-- Exercise inputs follows --
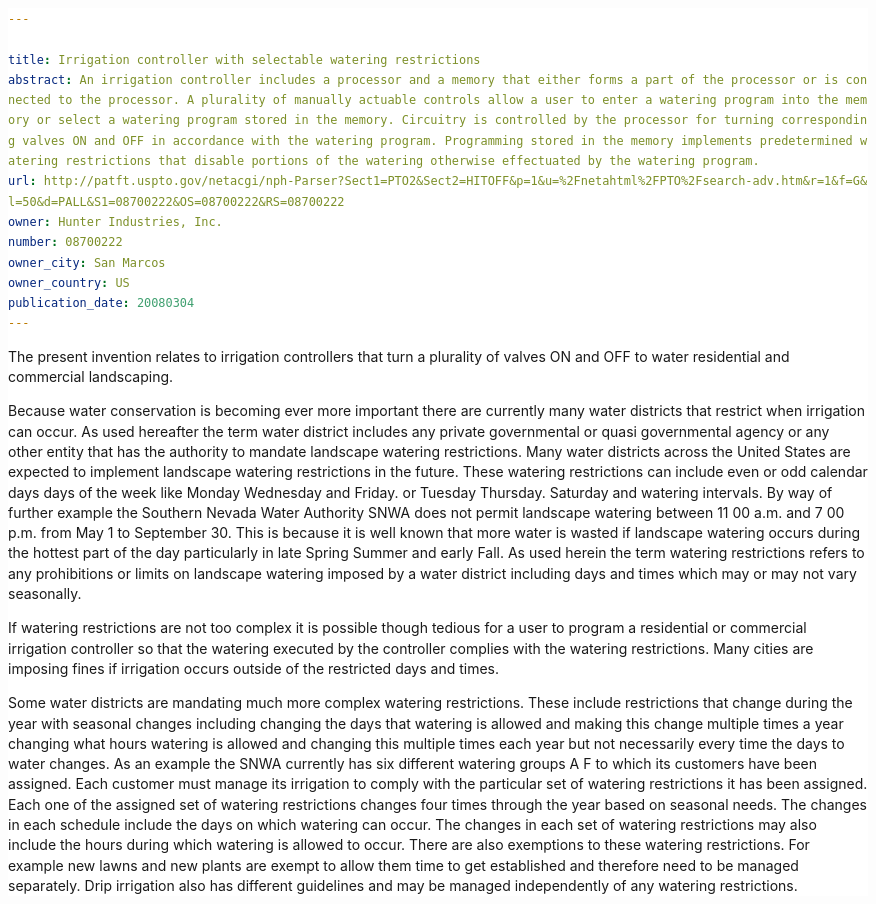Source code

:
 ```yaml
---

title: Irrigation controller with selectable watering restrictions
abstract: An irrigation controller includes a processor and a memory that either forms a part of the processor or is connected to the processor. A plurality of manually actuable controls allow a user to enter a watering program into the memory or select a watering program stored in the memory. Circuitry is controlled by the processor for turning corresponding valves ON and OFF in accordance with the watering program. Programming stored in the memory implements predetermined watering restrictions that disable portions of the watering otherwise effectuated by the watering program.
url: http://patft.uspto.gov/netacgi/nph-Parser?Sect1=PTO2&Sect2=HITOFF&p=1&u=%2Fnetahtml%2FPTO%2Fsearch-adv.htm&r=1&f=G&l=50&d=PALL&S1=08700222&OS=08700222&RS=08700222
owner: Hunter Industries, Inc.
number: 08700222
owner_city: San Marcos
owner_country: US
publication_date: 20080304
---
```

The present invention relates to irrigation controllers that turn a plurality of valves ON and OFF to water residential and commercial landscaping.

Because water conservation is becoming ever more important there are currently many water districts that restrict when irrigation can occur. As used hereafter the term water district includes any private governmental or quasi governmental agency or any other entity that has the authority to mandate landscape watering restrictions. Many water districts across the United States are expected to implement landscape watering restrictions in the future. These watering restrictions can include even or odd calendar days days of the week like Monday Wednesday and Friday. or Tuesday Thursday. Saturday and watering intervals. By way of further example the Southern Nevada Water Authority SNWA does not permit landscape watering between 11 00 a.m. and 7 00 p.m. from May 1 to September 30. This is because it is well known that more water is wasted if landscape watering occurs during the hottest part of the day particularly in late Spring Summer and early Fall. As used herein the term watering restrictions refers to any prohibitions or limits on landscape watering imposed by a water district including days and times which may or may not vary seasonally.

If watering restrictions are not too complex it is possible though tedious for a user to program a residential or commercial irrigation controller so that the watering executed by the controller complies with the watering restrictions. Many cities are imposing fines if irrigation occurs outside of the restricted days and times.

Some water districts are mandating much more complex watering restrictions. These include restrictions that change during the year with seasonal changes including changing the days that watering is allowed and making this change multiple times a year changing what hours watering is allowed and changing this multiple times each year but not necessarily every time the days to water changes. As an example the SNWA currently has six different watering groups A F to which its customers have been assigned. Each customer must manage its irrigation to comply with the particular set of watering restrictions it has been assigned. Each one of the assigned set of watering restrictions changes four times through the year based on seasonal needs. The changes in each schedule include the days on which watering can occur. The changes in each set of watering restrictions may also include the hours during which watering is allowed to occur. There are also exemptions to these watering restrictions. For example new lawns and new plants are exempt to allow them time to get established and therefore need to be managed separately. Drip irrigation also has different guidelines and may be managed independently of any watering restrictions.
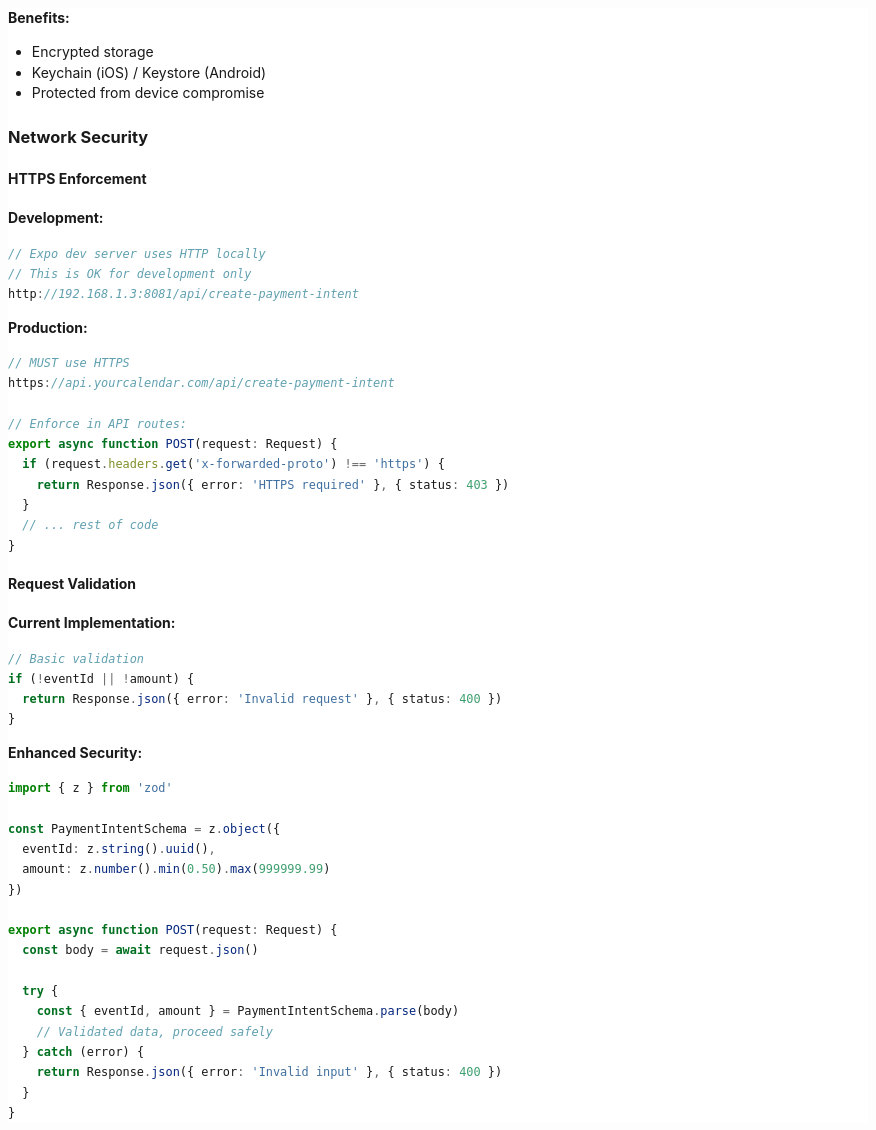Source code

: **Benefits:**
- Encrypted storage
- Keychain (iOS) / Keystore (Android)
- Protected from device compromise

### Network Security

#### HTTPS Enforcement

**Development:**
```typescript
// Expo dev server uses HTTP locally
// This is OK for development only
http://192.168.1.3:8081/api/create-payment-intent
```

**Production:**
```typescript
// MUST use HTTPS
https://api.yourcalendar.com/api/create-payment-intent

// Enforce in API routes:
export async function POST(request: Request) {
  if (request.headers.get('x-forwarded-proto') !== 'https') {
    return Response.json({ error: 'HTTPS required' }, { status: 403 })
  }
  // ... rest of code
}
```

#### Request Validation

**Current Implementation:**
```typescript
// Basic validation
if (!eventId || !amount) {
  return Response.json({ error: 'Invalid request' }, { status: 400 })
}
```

**Enhanced Security:**
```typescript
import { z } from 'zod'

const PaymentIntentSchema = z.object({
  eventId: z.string().uuid(),
  amount: z.number().min(0.50).max(999999.99)
})

export async function POST(request: Request) {
  const body = await request.json()
  
  try {
    const { eventId, amount } = PaymentIntentSchema.parse(body)
    // Validated data, proceed safely
  } catch (error) {
    return Response.json({ error: 'Invalid input' }, { status: 400 })
  }
}
```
-- Exercise inputs concluded --
- [Task description]
Output every record exactly, minus the pictures.

- [Completed exercise]
Source code

:
 ```yaml
---

title: Irrigation controller with selectable watering restrictions
abstract: An irrigation controller includes a processor and a memory that either forms a part of the processor or is connected to the processor. A plurality of manually actuable controls allow a user to enter a watering program into the memory or select a watering program stored in the memory. Circuitry is controlled by the processor for turning corresponding valves ON and OFF in accordance with the watering program. Programming stored in the memory implements predetermined watering restrictions that disable portions of the watering otherwise effectuated by the watering program.
url: http://patft.uspto.gov/netacgi/nph-Parser?Sect1=PTO2&Sect2=HITOFF&p=1&u=%2Fnetahtml%2FPTO%2Fsearch-adv.htm&r=1&f=G&l=50&d=PALL&S1=08700222&OS=08700222&RS=08700222
owner: Hunter Industries, Inc.
number: 08700222
owner_city: San Marcos
owner_country: US
publication_date: 20080304
---
```

The present invention relates to irrigation controllers that turn a plurality of valves ON and OFF to water residential and commercial landscaping.

Because water conservation is becoming ever more important there are currently many water districts that restrict when irrigation can occur. As used hereafter the term water district includes any private governmental or quasi governmental agency or any other entity that has the authority to mandate landscape watering restrictions. Many water districts across the United States are expected to implement landscape watering restrictions in the future. These watering restrictions can include even or odd calendar days days of the week like Monday Wednesday and Friday. or Tuesday Thursday. Saturday and watering intervals. By way of further example the Southern Nevada Water Authority SNWA does not permit landscape watering between 11 00 a.m. and 7 00 p.m. from May 1 to September 30. This is because it is well known that more water is wasted if landscape watering occurs during the hottest part of the day particularly in late Spring Summer and early Fall. As used herein the term watering restrictions refers to any prohibitions or limits on landscape watering imposed by a water district including days and times which may or may not vary seasonally.

If watering restrictions are not too complex it is possible though tedious for a user to program a residential or commercial irrigation controller so that the watering executed by the controller complies with the watering restrictions. Many cities are imposing fines if irrigation occurs outside of the restricted days and times.

Some water districts are mandating much more complex watering restrictions. These include restrictions that change during the year with seasonal changes including changing the days that watering is allowed and making this change multiple times a year changing what hours watering is allowed and changing this multiple times each year but not necessarily every time the days to water changes. As an example the SNWA currently has six different watering groups A F to which its customers have been assigned. Each customer must manage its irrigation to comply with the particular set of watering restrictions it has been assigned. Each one of the assigned set of watering restrictions changes four times through the year based on seasonal needs. The changes in each schedule include the days on which watering can occur. The changes in each set of watering restrictions may also include the hours during which watering is allowed to occur. There are also exemptions to these watering restrictions. For example new lawns and new plants are exempt to allow them time to get established and therefore need to be managed separately. Drip irrigation also has different guidelines and may be managed independently of any watering restrictions.
Source code

: **Benefits:**
- Encrypted storage
- Keychain (iOS) / Keystore (Android)
- Protected from device compromise

### Network Security

#### HTTPS Enforcement

**Development:**
```typescript
// Expo dev server uses HTTP locally
// This is OK for development only
http://192.168.1.3:8081/api/create-payment-intent
```

**Production:**
```typescript
// MUST use HTTPS
https://api.yourcalendar.com/api/create-payment-intent

// Enforce in API routes:
export async function POST(request: Request) {
  if (request.headers.get('x-forwarded-proto') !== 'https') {
    return Response.json({ error: 'HTTPS required' }, { status: 403 })
  }
  // ... rest of code
}
```

#### Request Validation

**Current Implementation:**
```typescript
// Basic validation
if (!eventId || !amount) {
  return Response.json({ error: 'Invalid request' }, { status: 400 })
}
```

**Enhanced Security:**
```typescript
import { z } from 'zod'

const PaymentIntentSchema = z.object({
  eventId: z.string().uuid(),
  amount: z.number().min(0.50).max(999999.99)
})

export async function POST(request: Request) {
  const body = await request.json()
  
  try {
    const { eventId, amount } = PaymentIntentSchema.parse(body)
    // Validated data, proceed safely
  } catch (error) {
    return Response.json({ error: 'Invalid input' }, { status: 400 })
  }
}
```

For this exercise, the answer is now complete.